### Selected excerpt

◆ ◆ ◆

Monday, June 11, 2012

Fight for Water as Colorado River might go dry this year


The fight for water: Here's why the West's oldest battle could hit you at the tap


Published: Saturday, May 12 2012 1:00 p.m. MDT

Aerial photo of goosenecks on the Colorado River above Cataract Canyon in southern Utah, July 28, 2008.
Tom Smart, Deseret News
Editor's note: This is the first in a three-part series on the impacts of the West's shrinking water supply and the costly battle to find solutions.
LAS VEGAS, Nev. — The West is running out of water.
Its lifeblood, the Colorado River, is being hemorrhaged by cities, by farms and ranches, by power plants and by the more than 30 million people who depend on its water in the United States and another 6 million people in Mexico.
This year's flows are near historic lows with runoff about a third of average, pushing the seven states that share the river toward another year of drought. But those stresses are trumped by dire predictions from the agency managing the Colorado River system, forecasting demand far outstripping supply during the next 50 years, reaching crisis levels within two decades.

◆ ◆ ◆

### Record list
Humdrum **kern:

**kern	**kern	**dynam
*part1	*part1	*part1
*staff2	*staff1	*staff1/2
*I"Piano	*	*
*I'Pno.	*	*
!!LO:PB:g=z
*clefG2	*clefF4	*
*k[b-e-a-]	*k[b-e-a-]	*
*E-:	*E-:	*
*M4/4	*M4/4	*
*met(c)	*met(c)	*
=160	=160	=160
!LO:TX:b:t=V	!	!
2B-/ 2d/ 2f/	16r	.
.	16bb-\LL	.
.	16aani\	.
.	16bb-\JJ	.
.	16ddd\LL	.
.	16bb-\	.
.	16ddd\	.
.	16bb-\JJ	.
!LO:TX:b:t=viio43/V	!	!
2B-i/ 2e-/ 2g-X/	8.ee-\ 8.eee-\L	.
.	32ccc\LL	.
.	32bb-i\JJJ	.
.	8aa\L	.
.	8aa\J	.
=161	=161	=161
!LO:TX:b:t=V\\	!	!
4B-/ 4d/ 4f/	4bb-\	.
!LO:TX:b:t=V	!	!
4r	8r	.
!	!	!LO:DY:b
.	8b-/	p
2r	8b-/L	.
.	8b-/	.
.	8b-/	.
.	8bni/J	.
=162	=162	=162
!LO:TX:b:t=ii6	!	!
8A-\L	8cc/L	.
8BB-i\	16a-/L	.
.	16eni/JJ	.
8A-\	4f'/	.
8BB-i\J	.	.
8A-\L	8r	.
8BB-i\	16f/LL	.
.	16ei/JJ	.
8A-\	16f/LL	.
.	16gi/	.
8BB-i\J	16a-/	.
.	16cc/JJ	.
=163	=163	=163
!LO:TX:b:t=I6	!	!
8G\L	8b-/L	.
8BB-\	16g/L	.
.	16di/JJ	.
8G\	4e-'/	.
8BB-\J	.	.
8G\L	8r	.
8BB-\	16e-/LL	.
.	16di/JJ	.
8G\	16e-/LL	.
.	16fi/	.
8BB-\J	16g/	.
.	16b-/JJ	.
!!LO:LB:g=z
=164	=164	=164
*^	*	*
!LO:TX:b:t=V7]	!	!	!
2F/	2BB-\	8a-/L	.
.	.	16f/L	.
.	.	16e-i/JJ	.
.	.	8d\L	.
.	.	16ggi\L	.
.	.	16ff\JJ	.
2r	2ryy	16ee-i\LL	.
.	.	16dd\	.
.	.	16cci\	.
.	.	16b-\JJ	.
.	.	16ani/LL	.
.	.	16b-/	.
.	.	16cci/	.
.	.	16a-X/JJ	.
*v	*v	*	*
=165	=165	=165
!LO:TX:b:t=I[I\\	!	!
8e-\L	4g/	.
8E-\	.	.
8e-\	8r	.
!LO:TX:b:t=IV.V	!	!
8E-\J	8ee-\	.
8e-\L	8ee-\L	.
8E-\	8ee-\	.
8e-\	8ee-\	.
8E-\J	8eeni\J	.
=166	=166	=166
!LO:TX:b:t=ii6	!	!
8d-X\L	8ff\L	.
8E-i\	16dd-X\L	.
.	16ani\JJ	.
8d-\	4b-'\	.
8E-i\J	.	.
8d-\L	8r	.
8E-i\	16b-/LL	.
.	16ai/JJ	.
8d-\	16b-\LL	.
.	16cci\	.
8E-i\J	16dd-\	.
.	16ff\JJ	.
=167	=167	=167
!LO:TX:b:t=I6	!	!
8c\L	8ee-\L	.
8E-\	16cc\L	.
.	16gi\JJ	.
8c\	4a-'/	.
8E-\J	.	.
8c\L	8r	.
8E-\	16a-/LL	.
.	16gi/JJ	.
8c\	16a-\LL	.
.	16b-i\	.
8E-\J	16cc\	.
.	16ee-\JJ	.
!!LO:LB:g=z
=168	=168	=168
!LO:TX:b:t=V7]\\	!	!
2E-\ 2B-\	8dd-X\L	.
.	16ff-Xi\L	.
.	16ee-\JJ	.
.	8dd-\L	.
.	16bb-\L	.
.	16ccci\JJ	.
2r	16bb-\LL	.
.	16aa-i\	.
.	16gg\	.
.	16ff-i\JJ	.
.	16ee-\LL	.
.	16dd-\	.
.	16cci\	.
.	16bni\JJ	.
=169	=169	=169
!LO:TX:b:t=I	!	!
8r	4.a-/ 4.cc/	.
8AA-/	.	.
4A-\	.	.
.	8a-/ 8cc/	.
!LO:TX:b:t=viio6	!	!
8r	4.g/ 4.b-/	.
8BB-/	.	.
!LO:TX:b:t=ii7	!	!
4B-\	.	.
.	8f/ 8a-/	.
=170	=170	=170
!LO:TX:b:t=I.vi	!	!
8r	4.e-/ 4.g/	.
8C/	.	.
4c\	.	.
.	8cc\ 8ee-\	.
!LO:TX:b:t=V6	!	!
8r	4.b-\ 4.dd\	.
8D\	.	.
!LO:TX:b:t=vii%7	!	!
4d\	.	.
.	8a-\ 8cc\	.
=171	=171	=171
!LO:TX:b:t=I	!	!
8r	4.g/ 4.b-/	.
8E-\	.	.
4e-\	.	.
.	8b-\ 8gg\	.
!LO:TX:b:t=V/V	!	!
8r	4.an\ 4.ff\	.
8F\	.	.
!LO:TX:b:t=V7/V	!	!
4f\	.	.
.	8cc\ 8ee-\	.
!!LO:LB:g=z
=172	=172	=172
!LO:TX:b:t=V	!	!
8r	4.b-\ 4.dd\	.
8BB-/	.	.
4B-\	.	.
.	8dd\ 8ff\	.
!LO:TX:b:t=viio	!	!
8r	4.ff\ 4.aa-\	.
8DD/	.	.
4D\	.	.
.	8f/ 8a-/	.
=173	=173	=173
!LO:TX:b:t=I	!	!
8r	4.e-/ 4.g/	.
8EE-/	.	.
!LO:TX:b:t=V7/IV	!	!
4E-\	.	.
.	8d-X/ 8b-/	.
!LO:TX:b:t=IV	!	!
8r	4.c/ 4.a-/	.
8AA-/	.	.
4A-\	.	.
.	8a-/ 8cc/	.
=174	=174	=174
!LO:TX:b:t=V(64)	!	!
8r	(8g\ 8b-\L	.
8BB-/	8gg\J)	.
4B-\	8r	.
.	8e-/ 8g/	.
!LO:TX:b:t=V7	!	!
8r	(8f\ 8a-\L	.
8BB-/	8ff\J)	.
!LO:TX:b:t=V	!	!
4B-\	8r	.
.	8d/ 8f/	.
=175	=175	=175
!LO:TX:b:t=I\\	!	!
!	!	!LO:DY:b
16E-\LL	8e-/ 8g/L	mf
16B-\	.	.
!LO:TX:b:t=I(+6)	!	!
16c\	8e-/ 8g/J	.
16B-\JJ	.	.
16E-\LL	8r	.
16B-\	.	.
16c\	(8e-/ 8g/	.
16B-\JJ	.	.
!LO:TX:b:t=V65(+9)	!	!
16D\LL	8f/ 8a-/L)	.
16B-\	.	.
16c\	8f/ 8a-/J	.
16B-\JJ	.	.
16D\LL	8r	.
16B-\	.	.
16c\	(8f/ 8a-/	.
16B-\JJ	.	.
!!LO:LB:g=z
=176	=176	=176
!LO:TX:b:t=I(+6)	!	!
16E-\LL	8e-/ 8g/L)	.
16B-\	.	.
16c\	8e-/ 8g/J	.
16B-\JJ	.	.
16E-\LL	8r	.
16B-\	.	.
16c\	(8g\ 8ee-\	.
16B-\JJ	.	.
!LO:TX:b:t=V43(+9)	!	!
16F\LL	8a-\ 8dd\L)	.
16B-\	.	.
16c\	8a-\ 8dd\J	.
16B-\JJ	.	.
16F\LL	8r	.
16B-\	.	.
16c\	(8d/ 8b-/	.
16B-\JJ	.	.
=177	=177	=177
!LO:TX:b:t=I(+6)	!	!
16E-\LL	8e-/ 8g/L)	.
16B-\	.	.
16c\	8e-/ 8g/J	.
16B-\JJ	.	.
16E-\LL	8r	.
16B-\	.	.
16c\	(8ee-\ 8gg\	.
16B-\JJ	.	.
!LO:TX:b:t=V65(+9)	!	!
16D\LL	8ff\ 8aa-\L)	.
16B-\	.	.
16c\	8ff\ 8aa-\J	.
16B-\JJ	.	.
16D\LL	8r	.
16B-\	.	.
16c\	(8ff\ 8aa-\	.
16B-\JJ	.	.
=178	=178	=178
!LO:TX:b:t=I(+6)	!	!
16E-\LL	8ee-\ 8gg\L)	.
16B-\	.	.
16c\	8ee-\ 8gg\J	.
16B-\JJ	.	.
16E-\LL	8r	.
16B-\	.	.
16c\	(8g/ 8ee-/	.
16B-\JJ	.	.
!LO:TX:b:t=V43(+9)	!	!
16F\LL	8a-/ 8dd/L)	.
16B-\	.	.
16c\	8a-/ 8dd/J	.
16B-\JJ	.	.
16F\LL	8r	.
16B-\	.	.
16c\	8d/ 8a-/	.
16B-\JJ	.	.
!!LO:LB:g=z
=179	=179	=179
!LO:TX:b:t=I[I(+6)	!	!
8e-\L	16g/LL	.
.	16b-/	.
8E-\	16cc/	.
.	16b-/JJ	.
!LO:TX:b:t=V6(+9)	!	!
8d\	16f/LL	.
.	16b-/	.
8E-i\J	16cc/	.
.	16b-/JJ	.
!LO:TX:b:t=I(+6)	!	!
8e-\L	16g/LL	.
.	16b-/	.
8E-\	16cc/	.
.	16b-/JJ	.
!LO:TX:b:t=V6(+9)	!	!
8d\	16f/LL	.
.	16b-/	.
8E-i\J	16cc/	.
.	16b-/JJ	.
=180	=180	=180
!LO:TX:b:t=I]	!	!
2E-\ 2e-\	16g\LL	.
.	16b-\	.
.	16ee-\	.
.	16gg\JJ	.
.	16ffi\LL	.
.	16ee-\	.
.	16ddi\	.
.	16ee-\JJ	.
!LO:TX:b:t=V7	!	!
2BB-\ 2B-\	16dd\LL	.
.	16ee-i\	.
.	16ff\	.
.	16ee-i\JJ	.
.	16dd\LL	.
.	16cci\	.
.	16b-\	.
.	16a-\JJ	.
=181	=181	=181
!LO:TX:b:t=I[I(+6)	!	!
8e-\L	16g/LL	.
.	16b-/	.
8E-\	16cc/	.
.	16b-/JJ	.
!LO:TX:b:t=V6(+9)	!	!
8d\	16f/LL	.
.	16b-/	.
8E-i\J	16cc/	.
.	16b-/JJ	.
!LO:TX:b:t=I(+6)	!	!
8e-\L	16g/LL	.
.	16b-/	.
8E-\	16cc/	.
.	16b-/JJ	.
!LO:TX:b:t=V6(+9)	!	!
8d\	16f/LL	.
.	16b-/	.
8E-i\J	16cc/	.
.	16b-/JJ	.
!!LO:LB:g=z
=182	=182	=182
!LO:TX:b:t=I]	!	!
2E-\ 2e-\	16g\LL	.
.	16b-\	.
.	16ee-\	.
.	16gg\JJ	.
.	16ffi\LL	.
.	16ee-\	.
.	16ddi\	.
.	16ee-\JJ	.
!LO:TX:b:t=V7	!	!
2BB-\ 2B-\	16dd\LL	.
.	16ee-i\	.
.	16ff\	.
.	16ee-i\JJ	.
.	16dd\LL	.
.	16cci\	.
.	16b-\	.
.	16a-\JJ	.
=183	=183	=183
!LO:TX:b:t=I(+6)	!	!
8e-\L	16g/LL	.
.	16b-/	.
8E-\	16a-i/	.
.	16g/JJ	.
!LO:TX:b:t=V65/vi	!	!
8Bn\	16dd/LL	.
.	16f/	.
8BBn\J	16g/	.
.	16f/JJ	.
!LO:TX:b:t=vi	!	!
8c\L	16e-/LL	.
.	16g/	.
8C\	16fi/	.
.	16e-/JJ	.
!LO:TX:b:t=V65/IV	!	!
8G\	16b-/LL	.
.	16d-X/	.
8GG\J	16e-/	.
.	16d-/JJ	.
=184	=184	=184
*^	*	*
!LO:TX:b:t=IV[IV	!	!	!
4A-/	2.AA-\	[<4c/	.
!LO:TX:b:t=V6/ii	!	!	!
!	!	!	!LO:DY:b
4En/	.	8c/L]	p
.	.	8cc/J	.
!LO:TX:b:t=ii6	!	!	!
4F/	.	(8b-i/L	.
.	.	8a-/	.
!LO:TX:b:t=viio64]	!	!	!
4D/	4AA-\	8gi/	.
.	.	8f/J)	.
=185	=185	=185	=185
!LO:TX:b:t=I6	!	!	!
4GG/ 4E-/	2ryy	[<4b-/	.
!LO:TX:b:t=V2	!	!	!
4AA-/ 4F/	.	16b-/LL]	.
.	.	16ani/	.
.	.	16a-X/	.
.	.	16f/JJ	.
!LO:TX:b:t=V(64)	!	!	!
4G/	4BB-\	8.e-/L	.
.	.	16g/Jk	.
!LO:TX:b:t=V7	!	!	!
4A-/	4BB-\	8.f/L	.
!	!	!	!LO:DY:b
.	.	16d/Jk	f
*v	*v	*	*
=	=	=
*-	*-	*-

◆ ◆ ◆

### Objective
Please list everything the Colorado River article names as hemorrhaging the river. Rely only on the Colorado River article, not on the data.

### Answer to the task
- Cities
- Farms and ranches
- Power plants
- The more than 30 million people in the United States and another 6 million people in Mexico who depend on its water